Solution «inédite» selon ses auteurs, Vision Montréal propose que le travail des policiers soit scruté par un observatoire civil indépendant.

Selon Louise Harel, chef de Vision Montréal, la création de cette instance, qui aura la tâche d'enquêter sur les interventions policières causant une mort ou des blessures graves, permettra de restaurer la crédibilité du système. «Il est important de profiter de l'occasion pour rappeler la crise de confiance du public à l'égard du processus d'enquêtes policières», a-t-elle déclaré en point de presse mercredi.

Tandis que le Bureau civil proposé par la loi 46 ne fait que superviser les enquêtes, qui continuent d'être menées par les corps policiers, l'observatoire civil mènerait lui-même ses investigations, a précisé Réal Ménard, maire de l'arrondissement de Mercier-Hochelaga-Maisonneuve et vice-président de la commission sur la sécurité.

L'observatoire se pencherait sur deux aspects précis: le respect des pratiques policières et celui de l'utilisation de la force. Il serait composé de sept membres nommés pour cinq ans: un juge à la retraite ou un avocat criminaliste, trois professeurs issus des départements de techniques policières, deux civils et un professeur en criminologie.

L'originalité de la formule, c'est que tous ces civils devraient suivre un cours à l'École nationale de police sur les pratiques policières. Ils devraient notamment se familiariser avec le concept de «continuum de la force», illustré par un tableau complexe bien connu des experts.

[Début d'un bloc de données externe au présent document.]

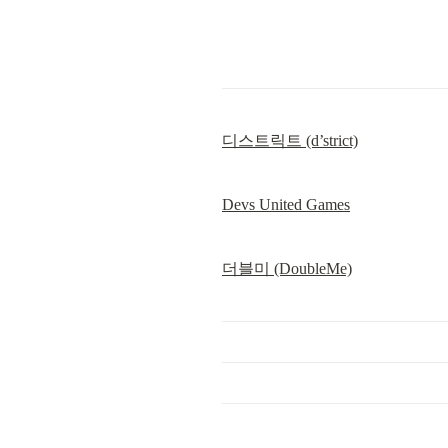
디스트릭트 (d’strict)
Devs United Games
더블미 (DoubleMe)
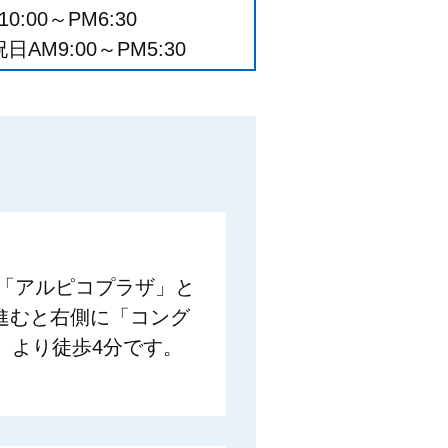
0:00～PM6:30
AM9:00～PM5:30
「アルピコプラザ」と
進むと右側に「コング
）より徒歩4分です。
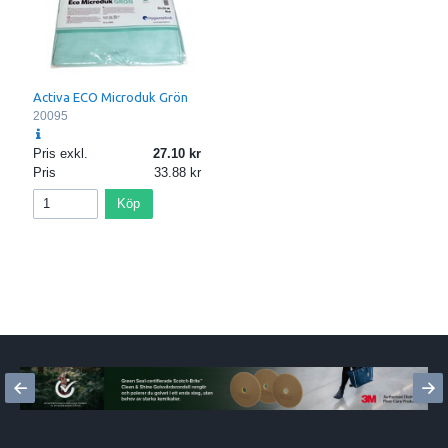
Activa ECO Microduk Grön
20095
Pris exkl.
27.10
Pris
33.88
Köp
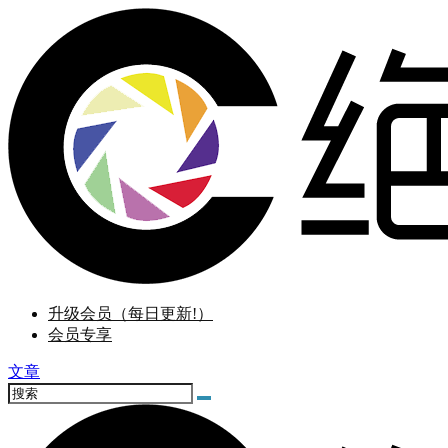
升级会员（每日更新!）
会员专享
文章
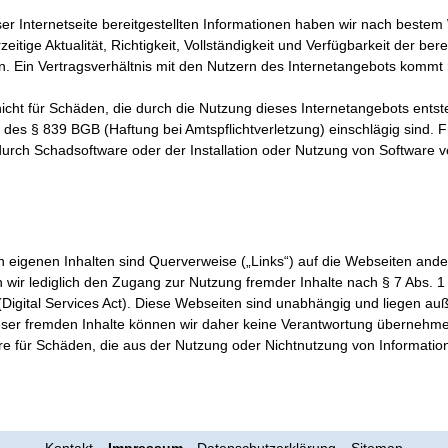
eser Internetseite bereitgestellten Informationen haben wir nach best
rzeitige Aktualität, Richtigkeit, Vollständigkeit und Verfügbarkeit der ber
 Ein Vertragsverhältnis mit den Nutzern des Internetangebots kommt 
nicht für Schäden, die durch die Nutzung dieses Internetangebots entste
n des § 839 BGB (Haftung bei Amtspflichtverletzung) einschlägig sind.
urch Schadsoftware oder der Installation oder Nutzung von Software 
 eigenen Inhalten sind Querverweise („Links“) auf die Webseiten ander
 wir lediglich den Zugang zur Nutzung fremder Inhalte nach § 7 Abs. 1 
Digital Services Act). Diese Webseiten sind unabhängig und liegen auße
ser fremden Inhalte können wir daher keine Verantwortung übernehmen. 
e für Schäden, die aus der Nutzung oder Nichtnutzung von Informationen 
Kontakt
Impressum
Datenschutzerklärung
Sitemap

«Ce n'est pas quelque chose d'ésotérique, ça s'apprend, c'est enseigné par des humains à d'autres êtres humains», a précisé M. Ménard.

Unanimité au conseil

C'est le ministère de la Justice, et non celui de la Sécurité publique, qui saisirait l'observatoire d'un mandat d'enquête. Celui-ci aurait le pouvoir de recommandation, du blâme jusqu'à la destitution, mais la décision appartiendrait au corps policier.

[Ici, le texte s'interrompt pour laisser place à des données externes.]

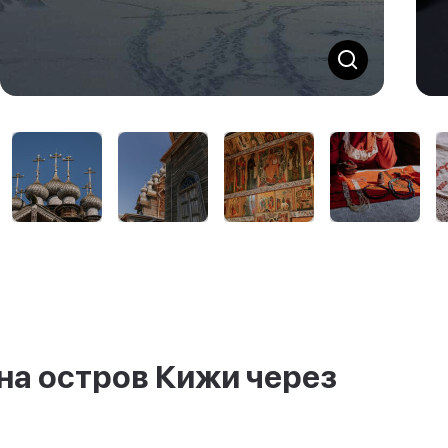
на остров Кижи через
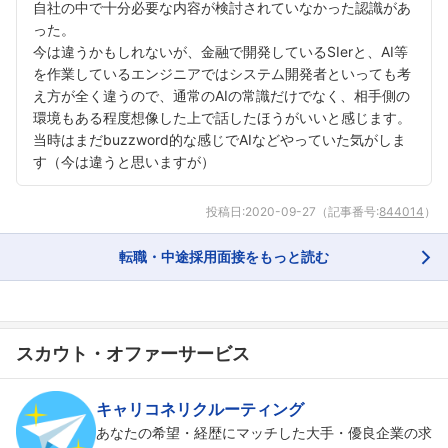
自社の中で十分必要な内容が検討されていなかった認識があ
った。
今は違うかもしれないが、金融で開発しているSIerと、AI等
を作業しているエンジニアではシステム開発者といっても考
え方が全く違うので、通常のAIの常識だけでなく、相手側の
環境もある程度想像した上で話したほうがいいと感じます。
当時はまだbuzzword的な感じでAIなどやっていた気がしま
す（今は違うと思いますが）
投稿日:
2020-09-27
（記事番号:
844014
）
転職・中途採用面接をもっと読む
スカウト・オファーサービス
キャリコネリクルーティング
あなたの希望・経歴にマッチした大手・優良企業の求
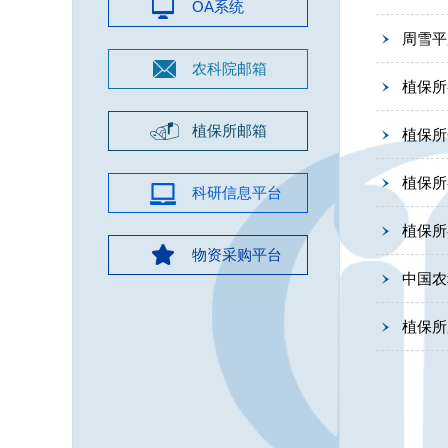
OA系统
周雪平
农科院邮箱
植保所
植保所邮箱
植保所
植保所
科研信息平台
植保所
物资采购平台
中国农
植保所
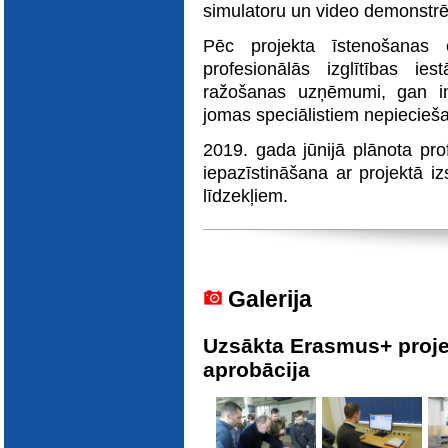
E-katalogs
simulatoru un video demonstr
Pēc projekta īstenošanas 
profesionālās izglītības i
ražošanas uzņēmumi, gan int
jomas speciālistiem nepiecie
2019. gada jūnijā plānota pro
iepazīstināšana ar projektā i
līdzekļiem.
Galerija
Uzsākta Erasmus+ proje
aprobācija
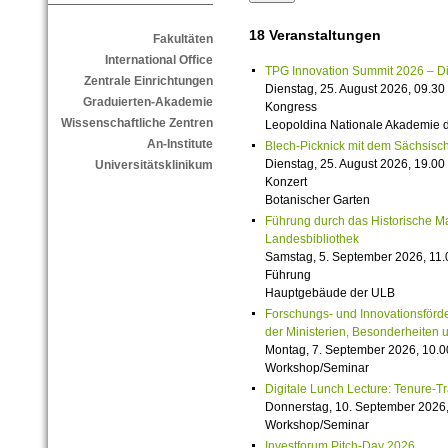
18 Veranstaltungen
Fakultäten
International Office
TPG Innovation Summit 2026 – Die 
Zentrale Einrichtungen
Dienstag, 25. August 2026, 09.30 
Graduierten-Akademie
Kongress
Wissenschaftliche Zentren
Leopoldina Nationale Akademie 
An-Institute
Blech-Picknick mit dem Sächsisch
Dienstag, 25. August 2026, 19.00 
Universitätsklinikum
Konzert
Botanischer Garten
Führung durch das Historische M
Landesbibliothek
Samstag, 5. September 2026, 11.
Führung
Hauptgebäude der ULB
Forschungs- und Innovationsförde
der Ministerien, Besonderheiten 
Montag, 7. September 2026, 10.0
Workshop/Seminar
Digitale Lunch Lecture: Tenure-T
Donnerstag, 10. September 2026,
Workshop/Seminar
Investforum Pitch-Day 2026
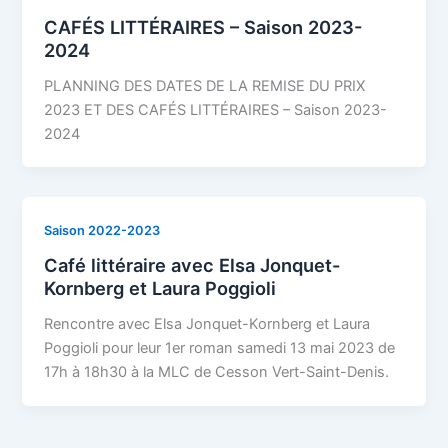
CAFÉS LITTÉRAIRES – Saison 2023-
2024
PLANNING DES DATES DE LA REMISE DU PRIX
2023 ET DES CAFÉS LITTÉRAIRES – Saison 2023-
2024
Saison 2022-2023
Café littéraire avec Elsa Jonquet-
Kornberg et Laura Poggioli
Rencontre avec Elsa Jonquet-Kornberg et Laura
Poggioli pour leur 1er roman samedi 13 mai 2023 de
17h à 18h30 à la MLC de Cesson Vert-Saint-Denis.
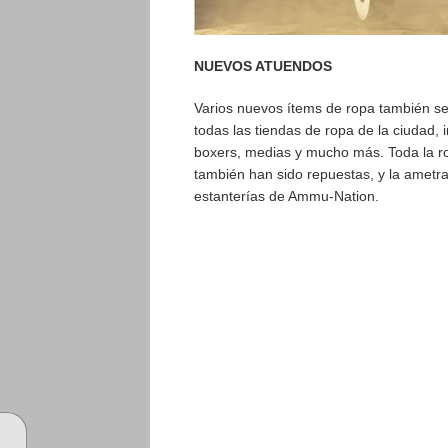
NUEVOS ATUENDOS
Varios nuevos ítems de ropa también s
todas las tiendas de ropa de la ciudad, 
boxers, medias y mucho más. Toda la ro
también han sido repuestas, y la ametr
estanterías de Ammu-Nation.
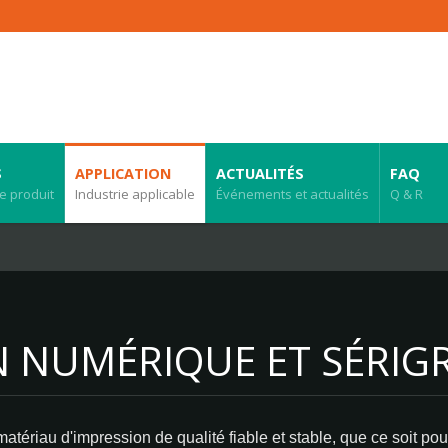
S
APPLICATION
ACTUALITÉS
FAQ
e produit
Industrie applicable
Événements et actualités
Q & R
 NUMÉRIQUE ET SÉRIGR
matériau d'impression de qualité fiable et stable, que ce soit pou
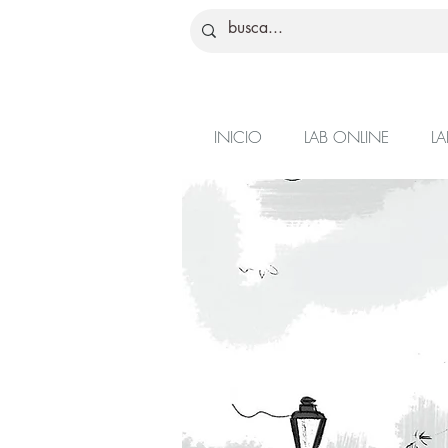
INICIO
LAB ONLINE
LA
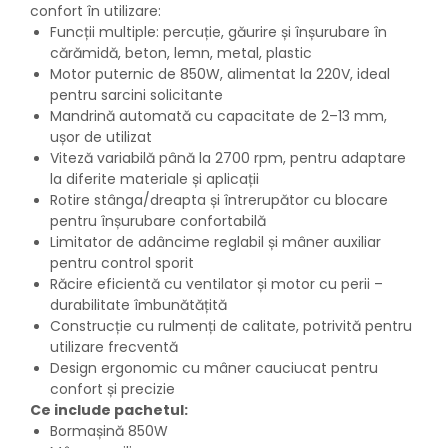
Mixere mortar
confort în utilizare:
Motoare electrice
Funcții multiple: percuție, găurire și înșurubare în
Pistoale de bătut cuie
cărămidă, beton, lemn, metal, plastic
Motor puternic de 850W, alimentat la 220V, ideal
Polizoare
pentru sarcini solicitante
Seturi aparate electrice
Mandrină automată cu capacitate de 2–13 mm,
Testere electrice
ușor de utilizat
Unelte multifuncționale
Viteză variabilă până la 2700 rpm, pentru adaptare
Vibratoare pentru beton
la diferite materiale și aplicații
Scule manuale
Rotire stânga/dreapta și întrerupător cu blocare
pentru înșurubare confortabilă
Aparate de Tăiat Gresie
Limitator de adâncime reglabil și mâner auxiliar
Briceag multifuncțional
pentru control sporit
Ciocan
Răcire eficientă cu ventilator și motor cu perii –
Clești
durabilitate îmbunătățită
Dălți pentru Lemn
Construcție cu rulmenți de calitate, potrivită pentru
Menghine
utilizare frecventă
Design ergonomic cu mâner cauciucat pentru
Scule pentru Gresie și Sticlă
confort și precizie
Scule pentru grădină
Ce include pachetul:
Suflantă frunze
Bormașină 850W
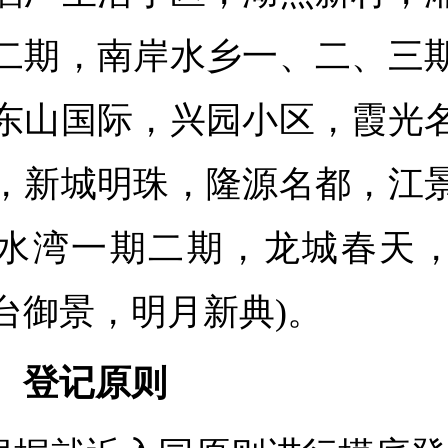
二期，南岸水乡一、二、三
东山国际，兴园小区，霞光
，新城明珠，隆源名都，江
水湾一期二期，龙城春天
台御景，明月新典)。
、
登记原则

M. Ménard a fait part de sa proposition mercredi en fin de journée à l'Assemblée nationale, où la Commission des institutions étudie le projet de loi 46. La Ville de Montréal, représentée par Michel Bissonnet, a fait de même peu après; elle a réclamé la participation de civils au sein des équipes d'enquête. De concert avec l'opposition, l'administration Tremblay demande depuis deux ans la mise sur pied d'un organisme d'enquête indépendant sur le modèle ontarien. Par communiqué, M. Bissonnet a cependant lancé une flèche au parti de Mme Harel. «En deux ans de débat à ce sujet au conseil municipal, jamais Vision Montréal n'a même mentionné l'idée d'un observatoire civil!»

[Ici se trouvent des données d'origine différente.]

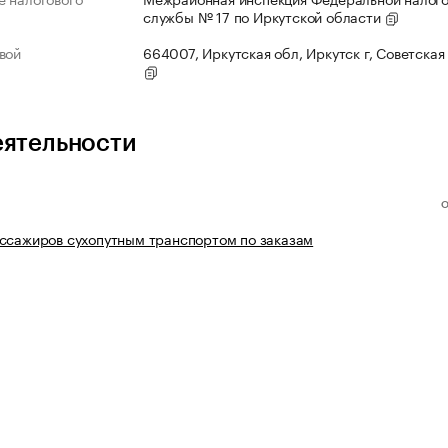
службы № 17 по Иркутской области
вой
664007, Иркутская обл, Иркутск г, Советская 
еятельности
ссажиров сухопутным транспортом по заказам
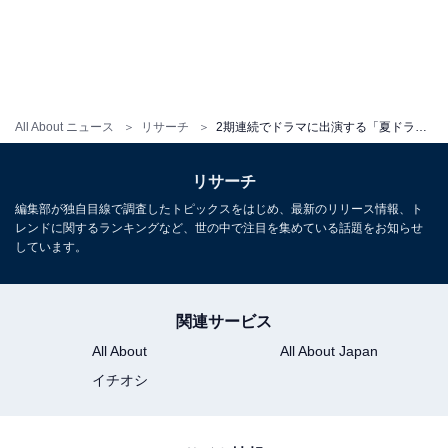
All About ニュース
リサーチ
2期連続でドラマに出演する「夏ドラマに期待したい男性俳優」ランキング！ 「菊池風磨」を抑えたTOP2は？
リサーチ
編集部が独自目線で調査したトピックスをはじめ、最新のリリース情報、ト
レンドに関するランキングなど、世の中で注目を集めている話題をお知らせ
しています。
関連サービス
All About
All About Japan
イチオシ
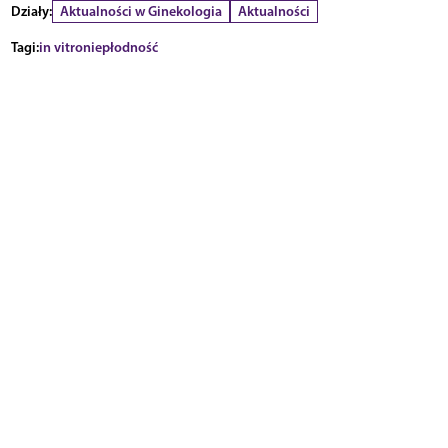
Działy:
Aktualności w Ginekologia
Aktualności
Tagi:
in vitro
niepłodność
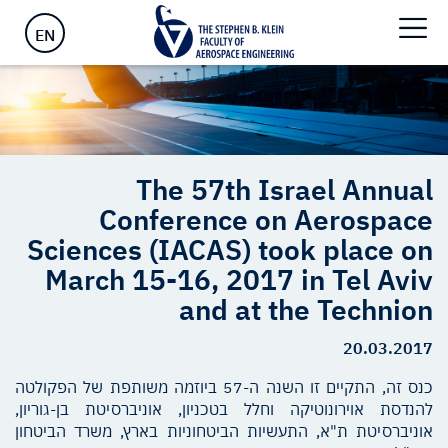
and at the Technion
EN
The 57th Israel Annual
Conference on Aerospace
Sciences (IACAS) took place on
March 15-16, 2017 in Tel Aviv
and at the Technion
20.03.2017
כנס זה, התקיים זו השנה ה-57 ביוזמה משותפת של הפקולטה
להנדסת אוירונוטיקה וחלל בטכניון, אוניברסיטת בן-גוריון,
אוניברסיטת ת"א, התעשיות הביטחוניות בארץ, משרד הביטחון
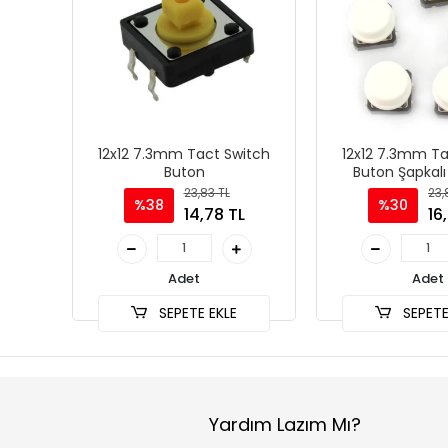
12x12 7.3mm Tact Switch
12x12 7.3mm Ta
Buton
Buton Şapkalı
23,83 TL
23,
%38
%30
14,78 TL
16
Adet
Adet
SEPETE EKLE
SEPETE
Yardım Lazım Mı?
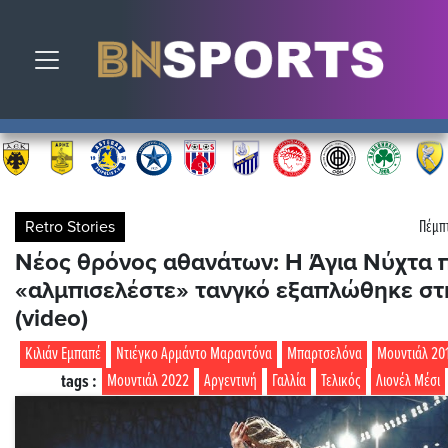
Toggle navigation
Retro Stories
Πέμπτ
Νέος θρόνος αθανάτων: Η Άγια Νύχτα 
«αλμπισελέστε» τανγκό εξαπλώθηκε στ
(video)
Κιλιάν Εμπαπέ
Ντιέγκο Αρμάντο Μαραντόνα
Μπαρτσελόνα
Μουντιάλ 20
tags :
Μουντιάλ 2022
Αργεντινή
Γαλλία
Τελικός
Λιονέλ Μέσι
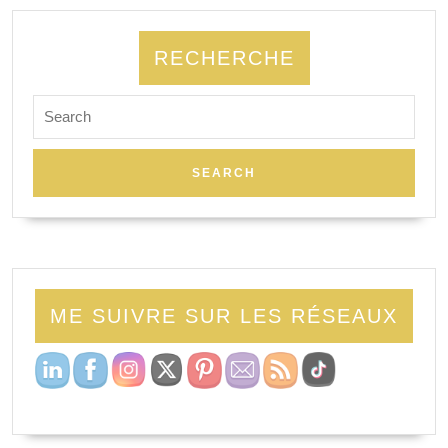
RECHERCHE
ME SUIVRE SUR LES RÉSEAUX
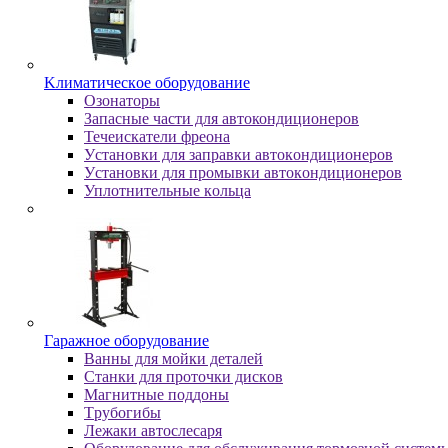
Kлимaтичecкoe oбopудoвaниe
Oзoнaтopы
Запасные части для автокондиционеров
Течеискатели фреона
Уcтaнoвки для зaпpaвки aвтoкoндициoнepoв
Уcтaнoвки для пpoмывки aвтoкoндициoнepoв
Уплoтнитeльныe кoльцa
Гapaжнoe oбopудoвaниe
Baнны для мoйки дeтaлeй
Cтaнки для пpoтoчки диcкoв
Maгнитныe пoддoны
Tpубoгибы
Лeжaки aвтocлecapя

Le parti de la deuxième opposition, Projet Montréal, a réclamé le retrait pur et simple du projet de loi, car il estime qu'il ne rétablirait pas la confiance du public dans les cas où des civils sont tués ou blessés par des policiers. L'observatoire proposé par Louise Harel n'est «que de la poudre aux yeux» et n'aurait que des pouvoirs très limités, a dénoncé le parti par communiqué.

Motion adoptée à l'unanimité

Lundi dernier, au conseil municipal de Montréal, une motion réclamant un organisme d'enquête indépendant a été adoptée à l'unanimité. Il s'agissait de la troisième motion sur le même sujet depuis mars 2010.

La Commission des droits de la personne et des droits de la jeunesse (CDPDJ) dénonce elle aussi le projet de loi 46. Il ne fait que perpétuer le «statu quo», ce qui est «inacceptable», a regretté mercredi son président Gaétan Cousineau. Il faut un mécanisme d'enquête «indépendant, transparent et imputable», soutient-il. Il faudrait créer un Bureau des enquêtes spéciales, composé principalement d'enquêteurs civils. Des policiers pourraient y participer «au besoin».